Ihr Ergebnis stellt bisher gültige Theorien über den Stickstoffkreislauf in temperierten Wäldern in Frage. Diese beruhen auf Stickstoffmessungen, die auch den Stickstoffeintrag durch Düngung oder Luftverschmutzung beeinhalten.
Die Wissenschaftler nahmen Wasserproben von einhundert Waldbächen aus gering besiedelten Gebieten im Süden Chiles und Argentiniens und untersuchten sie auf ihren Gehalt und die Form des vorliegenden Stickstoffs. Mehr als 75 Prozent des Stickstoffs lag in organischer Form vor. In Wasserproben aus Bächen im Osten der USA war Nitrat mit bis zu 86 Prozent der Hauptbestandteil.
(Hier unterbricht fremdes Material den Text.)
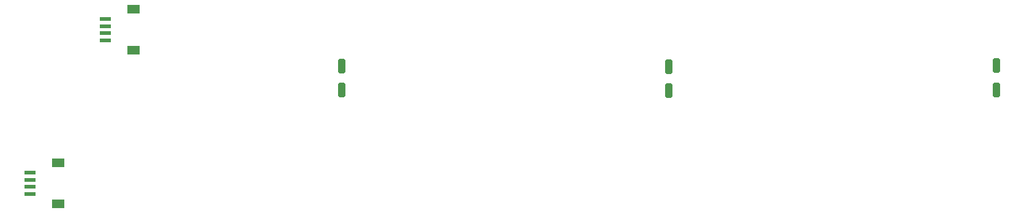
<source format=gbr>
%TF.GenerationSoftware,KiCad,Pcbnew,8.0.9*%
%TF.CreationDate,2025-09-12T11:02:19+02:00*%
%TF.ProjectId,iot_weatherstation_full_vcut,696f745f-7765-4617-9468-657273746174,rev?*%
%TF.SameCoordinates,Original*%
%TF.FileFunction,Paste,Top*%
%TF.FilePolarity,Positive*%
%FSLAX46Y46*%
G04 Gerber Fmt 4.6, Leading zero omitted, Abs format (unit mm)*
G04 Created by KiCad (PCBNEW 8.0.9) date 2025-09-12 11:02:19*
%MOMM*%
%LPD*%
G01*
G04 APERTURE LIST*
G04 Aperture macros list*
%AMRoundRect*
0 Rectangle with rounded corners*
0 $1 Rounding radius*
0 $2 $3 $4 $5 $6 $7 $8 $9 X,Y pos of 4 corners*
0 Add a 4 corners polygon primitive as box body*
4,1,4,$2,$3,$4,$5,$6,$7,$8,$9,$2,$3,0*
0 Add four circle primitives for the rounded corners*
1,1,$1+$1,$2,$3*
1,1,$1+$1,$4,$5*
1,1,$1+$1,$6,$7*
1,1,$1+$1,$8,$9*
0 Add four rect primitives between the rounded corners*
20,1,$1+$1,$2,$3,$4,$5,0*
20,1,$1+$1,$4,$5,$6,$7,0*
20,1,$1+$1,$6,$7,$8,$9,0*
20,1,$1+$1,$8,$9,$2,$3,0*%
G04 Aperture macros list end*
%ADD10RoundRect,0.250000X0.250000X-0.750000X0.250000X0.750000X-0.250000X0.750000X-0.250000X-0.750000X0*%
%ADD11R,1.550000X0.600000*%
%ADD12R,1.800000X1.200000*%
G04 APERTURE END LIST*
D10*
%TO.C,J10*%
X219813533Y-118407723D03*
%TD*%
%TO.C,J9*%
X174575525Y-118362455D03*
%TD*%
D11*
%TO.C,J6*%
X131507000Y-136049800D03*
X131507000Y-135049800D03*
X131507000Y-134049800D03*
X131507000Y-133049800D03*
D12*
X135382000Y-137349800D03*
X135382000Y-131749800D03*
%TD*%
D10*
%TO.C,J11*%
X265078562Y-118229192D03*
%TD*%
%TO.C,J3*%
X174574200Y-121640600D03*
%TD*%
D11*
%TO.C,J8*%
X141926097Y-114798802D03*
X141926097Y-113798802D03*
X141926097Y-112798802D03*
X141926097Y-111798802D03*
D12*
X145801097Y-116098802D03*
X145801097Y-110498802D03*
%TD*%
D10*
%TO.C,J4*%
X219786200Y-121716800D03*
%TD*%
%TO.C,J7*%
X265099800Y-121666000D03*
%TD*%
M02*

</source>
Dieses Ergebnis stellt sozusagen die Vorstellung vom Stickstoffkreislauf in unseren Wäldern auf den Kopf. Bisher wurde immer angenommen, dass der Stickstoff überwiegend in der anorganischen Form vorkommt. Wahrscheinlich nahm aber die Menge des anorganischen Stickstoffs in den Wäldern erst während der vergangenen hundert Jahre durch den Einfluss des Menschen so dramatisch zu. Vor allem durch Stickstoffdüngung und durch die Stickoxide in der Luft wird Stickstoff in die Wälder eingetragen. "Durch das Ergebnis wird deutlich, wie sehr die Umweltverschmutzung die nördlichen Ökosysteme beeinflusst hat" erklärte Bridget Emmett vom Centre for Ecology and Hydrology in Bangor, Wales gegenüber Nature.